Toda mudança causa uma certa inquietação, mas é só até nos habituarmos à novidade. Foi assim com a reforma ortográfica, você lembra? No início parecia que estávamos escrevendo tudo errado, mas aos poucos fomos absorvendo as mudanças e hoje já estamos acostumados. A proposta deste post é exatamente essa, deixá-lo cada vez mais familiarizado com a nova lei trabalhista e esclarecer suas dúvidas.  

O que você precisa saber sobre a jornada de trabalho

Já citamos aqui no blog os principais aspectos da jornada de trabalho da CLT, inclusive explicando a diferença entre jornada, interjornada e intrajornada de trabalho. A jornada, caracterizada pelo tempo que o empregado fica à disposição da empresa, passou por algumas jornada de trabalhoalterações e as mudanças impactaram os intervalos intra e interjornada.  

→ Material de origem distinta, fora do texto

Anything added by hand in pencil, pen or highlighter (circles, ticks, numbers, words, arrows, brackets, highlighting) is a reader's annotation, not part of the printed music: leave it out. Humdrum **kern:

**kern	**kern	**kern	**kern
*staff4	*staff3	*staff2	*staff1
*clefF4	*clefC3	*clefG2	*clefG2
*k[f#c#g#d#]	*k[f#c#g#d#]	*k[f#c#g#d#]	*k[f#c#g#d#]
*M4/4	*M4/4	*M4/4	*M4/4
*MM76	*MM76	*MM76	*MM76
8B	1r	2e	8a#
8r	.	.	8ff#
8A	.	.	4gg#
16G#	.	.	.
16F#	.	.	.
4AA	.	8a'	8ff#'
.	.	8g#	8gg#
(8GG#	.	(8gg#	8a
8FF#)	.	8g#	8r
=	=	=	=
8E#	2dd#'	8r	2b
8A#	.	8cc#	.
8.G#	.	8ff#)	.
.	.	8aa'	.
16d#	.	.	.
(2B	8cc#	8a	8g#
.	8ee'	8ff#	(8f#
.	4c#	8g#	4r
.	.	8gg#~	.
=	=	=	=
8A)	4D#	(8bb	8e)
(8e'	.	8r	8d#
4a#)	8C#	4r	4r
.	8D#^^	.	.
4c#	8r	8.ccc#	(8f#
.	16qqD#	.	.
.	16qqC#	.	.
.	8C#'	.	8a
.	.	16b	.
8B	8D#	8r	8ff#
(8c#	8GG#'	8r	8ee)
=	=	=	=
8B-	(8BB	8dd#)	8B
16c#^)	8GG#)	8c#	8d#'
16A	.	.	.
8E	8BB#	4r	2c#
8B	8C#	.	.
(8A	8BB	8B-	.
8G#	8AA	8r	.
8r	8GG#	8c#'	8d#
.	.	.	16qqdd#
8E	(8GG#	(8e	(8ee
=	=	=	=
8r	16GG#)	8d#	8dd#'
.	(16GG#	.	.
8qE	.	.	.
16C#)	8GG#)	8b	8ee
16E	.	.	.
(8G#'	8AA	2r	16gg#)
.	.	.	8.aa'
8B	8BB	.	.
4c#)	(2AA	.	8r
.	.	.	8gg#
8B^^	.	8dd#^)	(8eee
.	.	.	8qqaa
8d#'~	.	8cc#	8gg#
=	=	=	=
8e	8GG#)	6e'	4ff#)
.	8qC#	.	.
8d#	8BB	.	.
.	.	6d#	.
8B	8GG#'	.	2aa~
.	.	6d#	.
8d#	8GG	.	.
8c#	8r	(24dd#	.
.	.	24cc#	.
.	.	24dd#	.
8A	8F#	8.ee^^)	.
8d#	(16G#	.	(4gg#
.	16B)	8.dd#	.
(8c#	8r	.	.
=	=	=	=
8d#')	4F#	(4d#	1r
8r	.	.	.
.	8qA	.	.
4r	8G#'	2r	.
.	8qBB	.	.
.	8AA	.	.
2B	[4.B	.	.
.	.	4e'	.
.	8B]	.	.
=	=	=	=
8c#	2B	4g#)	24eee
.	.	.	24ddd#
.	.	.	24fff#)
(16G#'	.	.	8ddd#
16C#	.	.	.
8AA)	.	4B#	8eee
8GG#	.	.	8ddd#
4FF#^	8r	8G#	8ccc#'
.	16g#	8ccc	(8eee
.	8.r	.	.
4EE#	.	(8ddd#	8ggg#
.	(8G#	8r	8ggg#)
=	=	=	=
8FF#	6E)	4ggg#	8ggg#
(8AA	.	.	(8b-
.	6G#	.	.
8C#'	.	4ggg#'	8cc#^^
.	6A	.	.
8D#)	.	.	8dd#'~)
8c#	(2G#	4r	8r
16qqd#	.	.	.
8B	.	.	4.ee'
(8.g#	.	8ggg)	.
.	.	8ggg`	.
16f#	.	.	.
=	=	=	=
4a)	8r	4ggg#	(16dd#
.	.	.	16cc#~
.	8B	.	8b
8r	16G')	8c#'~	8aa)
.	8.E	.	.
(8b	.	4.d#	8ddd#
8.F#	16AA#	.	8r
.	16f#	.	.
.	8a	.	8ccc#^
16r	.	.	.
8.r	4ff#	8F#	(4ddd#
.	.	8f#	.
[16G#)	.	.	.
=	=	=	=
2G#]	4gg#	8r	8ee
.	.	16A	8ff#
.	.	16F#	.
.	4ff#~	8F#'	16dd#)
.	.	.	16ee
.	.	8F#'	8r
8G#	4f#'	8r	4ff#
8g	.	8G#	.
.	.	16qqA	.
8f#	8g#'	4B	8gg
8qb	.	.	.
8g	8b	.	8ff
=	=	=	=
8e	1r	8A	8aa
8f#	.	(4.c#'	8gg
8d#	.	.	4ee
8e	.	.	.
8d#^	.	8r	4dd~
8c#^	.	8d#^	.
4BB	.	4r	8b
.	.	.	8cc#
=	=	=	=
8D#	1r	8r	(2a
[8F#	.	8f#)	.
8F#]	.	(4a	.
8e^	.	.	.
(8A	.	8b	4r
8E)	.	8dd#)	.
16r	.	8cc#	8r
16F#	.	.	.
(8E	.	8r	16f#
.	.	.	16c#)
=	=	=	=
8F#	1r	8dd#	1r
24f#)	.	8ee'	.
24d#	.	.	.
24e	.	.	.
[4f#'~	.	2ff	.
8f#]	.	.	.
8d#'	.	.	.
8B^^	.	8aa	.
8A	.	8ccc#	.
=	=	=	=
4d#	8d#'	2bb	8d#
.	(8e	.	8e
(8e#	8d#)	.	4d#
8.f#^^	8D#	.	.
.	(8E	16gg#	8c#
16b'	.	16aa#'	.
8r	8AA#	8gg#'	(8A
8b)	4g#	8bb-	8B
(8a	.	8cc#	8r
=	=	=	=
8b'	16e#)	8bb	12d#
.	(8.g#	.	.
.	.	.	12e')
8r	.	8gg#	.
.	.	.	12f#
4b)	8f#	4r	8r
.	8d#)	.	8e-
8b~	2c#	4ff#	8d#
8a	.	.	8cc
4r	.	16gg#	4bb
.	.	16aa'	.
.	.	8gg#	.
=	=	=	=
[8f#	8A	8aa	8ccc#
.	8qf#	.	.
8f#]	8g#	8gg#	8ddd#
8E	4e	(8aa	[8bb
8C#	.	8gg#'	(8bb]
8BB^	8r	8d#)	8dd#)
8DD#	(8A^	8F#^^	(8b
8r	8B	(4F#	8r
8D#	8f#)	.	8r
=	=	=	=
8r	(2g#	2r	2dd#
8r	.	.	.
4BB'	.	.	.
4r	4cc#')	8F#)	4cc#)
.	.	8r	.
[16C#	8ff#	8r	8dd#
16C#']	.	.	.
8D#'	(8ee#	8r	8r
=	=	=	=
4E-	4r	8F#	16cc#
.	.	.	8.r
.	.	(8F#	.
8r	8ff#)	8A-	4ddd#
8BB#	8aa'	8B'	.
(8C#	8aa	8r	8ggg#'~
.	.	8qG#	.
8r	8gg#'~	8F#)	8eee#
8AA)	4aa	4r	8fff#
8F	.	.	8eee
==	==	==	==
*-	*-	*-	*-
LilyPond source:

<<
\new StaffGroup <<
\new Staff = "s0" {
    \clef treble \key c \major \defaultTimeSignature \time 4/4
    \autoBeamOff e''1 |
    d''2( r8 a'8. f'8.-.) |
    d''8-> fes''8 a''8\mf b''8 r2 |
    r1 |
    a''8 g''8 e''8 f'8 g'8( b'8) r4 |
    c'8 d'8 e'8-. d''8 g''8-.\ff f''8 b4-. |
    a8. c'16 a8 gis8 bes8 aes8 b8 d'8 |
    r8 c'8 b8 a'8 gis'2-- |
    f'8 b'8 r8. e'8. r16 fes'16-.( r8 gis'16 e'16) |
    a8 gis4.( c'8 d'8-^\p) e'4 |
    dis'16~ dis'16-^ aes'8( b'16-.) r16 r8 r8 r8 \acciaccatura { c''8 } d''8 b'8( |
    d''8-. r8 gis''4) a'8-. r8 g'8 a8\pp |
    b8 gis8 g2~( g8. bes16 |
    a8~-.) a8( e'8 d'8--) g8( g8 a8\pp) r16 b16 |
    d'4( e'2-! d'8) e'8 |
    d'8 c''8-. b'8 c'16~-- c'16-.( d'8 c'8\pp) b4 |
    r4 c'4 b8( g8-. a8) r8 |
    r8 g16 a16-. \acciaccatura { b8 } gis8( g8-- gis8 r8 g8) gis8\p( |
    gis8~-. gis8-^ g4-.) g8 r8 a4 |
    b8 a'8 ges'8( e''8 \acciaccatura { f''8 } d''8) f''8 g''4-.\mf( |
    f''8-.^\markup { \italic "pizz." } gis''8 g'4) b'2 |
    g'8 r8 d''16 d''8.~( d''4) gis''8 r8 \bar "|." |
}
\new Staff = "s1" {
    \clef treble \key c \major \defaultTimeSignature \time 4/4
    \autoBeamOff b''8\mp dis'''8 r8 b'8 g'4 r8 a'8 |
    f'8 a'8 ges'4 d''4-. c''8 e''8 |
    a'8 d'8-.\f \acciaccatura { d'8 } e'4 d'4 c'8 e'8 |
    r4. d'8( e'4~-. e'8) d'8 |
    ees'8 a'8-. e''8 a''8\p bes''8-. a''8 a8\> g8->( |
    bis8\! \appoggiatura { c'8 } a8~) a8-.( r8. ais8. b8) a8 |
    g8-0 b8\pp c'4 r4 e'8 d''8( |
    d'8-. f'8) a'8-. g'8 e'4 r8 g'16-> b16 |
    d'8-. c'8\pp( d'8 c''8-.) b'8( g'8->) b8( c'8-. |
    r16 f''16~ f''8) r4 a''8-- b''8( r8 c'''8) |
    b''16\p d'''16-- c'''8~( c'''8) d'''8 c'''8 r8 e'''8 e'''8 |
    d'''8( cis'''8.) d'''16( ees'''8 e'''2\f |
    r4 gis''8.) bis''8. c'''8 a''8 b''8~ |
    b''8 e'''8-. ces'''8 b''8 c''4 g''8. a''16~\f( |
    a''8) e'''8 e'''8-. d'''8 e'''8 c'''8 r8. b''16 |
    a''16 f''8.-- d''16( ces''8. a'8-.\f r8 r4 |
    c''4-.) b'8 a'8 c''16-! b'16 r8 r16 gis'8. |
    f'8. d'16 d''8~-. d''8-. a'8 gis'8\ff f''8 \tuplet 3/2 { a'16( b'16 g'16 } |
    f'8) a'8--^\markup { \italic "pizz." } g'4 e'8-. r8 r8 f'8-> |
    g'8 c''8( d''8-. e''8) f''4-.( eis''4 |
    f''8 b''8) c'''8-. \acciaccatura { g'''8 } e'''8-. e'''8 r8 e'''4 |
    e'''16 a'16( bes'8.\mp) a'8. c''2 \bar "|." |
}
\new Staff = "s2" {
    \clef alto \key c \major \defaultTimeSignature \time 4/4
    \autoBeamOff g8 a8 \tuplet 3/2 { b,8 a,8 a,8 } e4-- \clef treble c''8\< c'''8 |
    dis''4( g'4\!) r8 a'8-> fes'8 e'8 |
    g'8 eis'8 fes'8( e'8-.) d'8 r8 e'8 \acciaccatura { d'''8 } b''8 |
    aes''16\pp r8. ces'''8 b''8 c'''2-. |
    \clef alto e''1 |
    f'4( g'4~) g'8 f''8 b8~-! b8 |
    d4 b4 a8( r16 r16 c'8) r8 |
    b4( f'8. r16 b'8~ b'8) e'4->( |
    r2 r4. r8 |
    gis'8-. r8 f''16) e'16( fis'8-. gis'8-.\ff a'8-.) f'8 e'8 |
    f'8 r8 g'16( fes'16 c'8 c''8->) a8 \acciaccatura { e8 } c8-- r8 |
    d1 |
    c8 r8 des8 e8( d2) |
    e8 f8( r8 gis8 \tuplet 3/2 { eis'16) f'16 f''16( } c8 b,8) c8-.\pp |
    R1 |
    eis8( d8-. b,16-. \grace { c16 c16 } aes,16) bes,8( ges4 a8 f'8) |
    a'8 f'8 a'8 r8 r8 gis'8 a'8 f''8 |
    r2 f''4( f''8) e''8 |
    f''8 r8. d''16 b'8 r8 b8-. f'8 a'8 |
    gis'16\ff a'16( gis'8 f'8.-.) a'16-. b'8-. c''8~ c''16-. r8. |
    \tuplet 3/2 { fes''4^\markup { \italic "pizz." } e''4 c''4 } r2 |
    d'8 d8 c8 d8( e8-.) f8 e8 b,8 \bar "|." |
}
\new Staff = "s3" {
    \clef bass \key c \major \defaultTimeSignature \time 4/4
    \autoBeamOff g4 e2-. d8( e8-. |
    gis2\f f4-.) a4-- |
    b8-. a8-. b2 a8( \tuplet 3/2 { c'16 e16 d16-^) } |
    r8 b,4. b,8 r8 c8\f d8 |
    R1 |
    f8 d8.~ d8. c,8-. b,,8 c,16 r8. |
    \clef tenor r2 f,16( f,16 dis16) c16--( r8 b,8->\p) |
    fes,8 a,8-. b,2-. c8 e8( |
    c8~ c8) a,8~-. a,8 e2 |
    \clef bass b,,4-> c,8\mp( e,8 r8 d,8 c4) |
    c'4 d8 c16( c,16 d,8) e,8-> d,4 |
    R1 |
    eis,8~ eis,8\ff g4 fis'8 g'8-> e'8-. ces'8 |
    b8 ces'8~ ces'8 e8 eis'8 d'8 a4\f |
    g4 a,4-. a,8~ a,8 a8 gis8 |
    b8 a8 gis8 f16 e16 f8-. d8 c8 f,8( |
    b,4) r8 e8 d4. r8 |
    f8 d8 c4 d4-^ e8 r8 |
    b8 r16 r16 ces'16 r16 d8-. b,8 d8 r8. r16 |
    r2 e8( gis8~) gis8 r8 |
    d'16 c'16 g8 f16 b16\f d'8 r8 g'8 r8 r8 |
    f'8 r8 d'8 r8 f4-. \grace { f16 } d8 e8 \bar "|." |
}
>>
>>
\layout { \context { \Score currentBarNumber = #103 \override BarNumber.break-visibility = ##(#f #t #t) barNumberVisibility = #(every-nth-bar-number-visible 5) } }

A jornada de trabalho pode ser composta por horas diurnas, horas noturnas, adicional noturno, horas extras, horas compensatórias e cabe ao empregador definir um sistema para o controle do registro do período trabalho. É importante relembrar que a jornada de trabalho é regida pela CLT – Consolidação das Leis Trabalhistas, um conjunto de Leis de Trabalho que norteia todas as questões trabalhistas.

Como a CLT existe há mais de sete décadas é normal que alguns aspectos tenham ficado obsoletos ou não contemplem questões mais atuais, a exemplo das novas atividades profissionais e a própria jornada de trabalho na era digital. Era preciso normatizar questões como o trabalho remoto, formato que tem crescido muito entre os trabalhadores da nova geração.

5 principais alterações da lei trabalhista

1. Jornada estendida

Com a reforma trabalhista, a jornada de trabalho diária pode ser de até 12 horas. Comparando com a lei anterior, significa um aumento de quatro horas. Mas, vale destacar que as 12 horas trabalhadas devem ser seguidas por um descanso de 36 horas. Além disso, o empregado pode trabalhar no máximo 44 horas semanais. Se contarmos as horas extras (duas por dia) pode chegar a 48 horas. No cômputo geral, a jornada mensal continua sendo de 220 horas. A mudança foi apenas na distribuição da carga horária e na abertura da escala de trabalho 12×36, que antes era limitada aos profissionais de saúde e vigilância.   

2. Home Officejornada de trabalho

A atividade profissional desenvolvida fora das dependências da empresa não era contemplada pela legislação trabalhista. Com a mudança, o home office, também chamado de teletrabalho, passou a ser considerado. Ele compreende a prestação de serviços que utilizam tecnologia da informação e de comunicação, portanto não são ocupações que se enquadram em trabalho externo. Embora nesta categoria não haja necessidade de controle de jornada de trabalho, o empregado deve seguir as instruções fornecidas pelo empregador.

3. Deslocamento

O tempo que o empregado leva para se deslocar de casa até a empresa não pode mais fazer parte da jornada de trabalho. Ou seja, as horas “in itinere” não são consideradas como tempo à disposição do empregador, mesmo que a empresa forneça transporte para o deslocamento. Algumas práticas eventuais, como atividades religiosas, estudos e lazer, também deixam de ser consideradas na jornada de trabalho.  

4. Descanso

A nova legislação trabalhista permite que o descanso da intrajornada seja negociado entre empregado e empregador, desde que não seja inferior a 30 minutos. A lei dizia que na jornada de trabalho de oito horas diárias o intervalo mínimo deveria ser de uma hora e o máximo de duas horas. Agora pode ser de meia hora, desde que negociado entre as partes.

5. Férias

A reforma trabalhista também modificou o direito às férias, que agora podem ser fracionadas em até três períodos. Porém, um deles deve ter no mínimo 14 dias corridos e os demais não podem ser inferiores a cinco dias sequenciais. Inicialmente os empregados tinham direito a somente dois períodos de férias. Outra diferença é que agora é proibido que o início das férias seja dois dias antes de feriado ou descanso semanal. Então, se o descanso semanal é aos sábados e domingos, as férias não podem começar na quinta ou sexta-feira. A legislação anterior não discorria sobre isso.

 

Como já citamos, as mudanças ocasionadas pela reforma trabalhista são muitas. Neste post abordamos somente alguns aspectos, com destaque para os temas ligados à jornada de trabalho. Mas você pode continuar acompanhando nosso blog e ler a série de conteúdos “Tudo o que você precisa saber” para tirar suas dúvidas sobre horas extras, banco de horas, faltas, atrasos justificados, afastamentos e feriados.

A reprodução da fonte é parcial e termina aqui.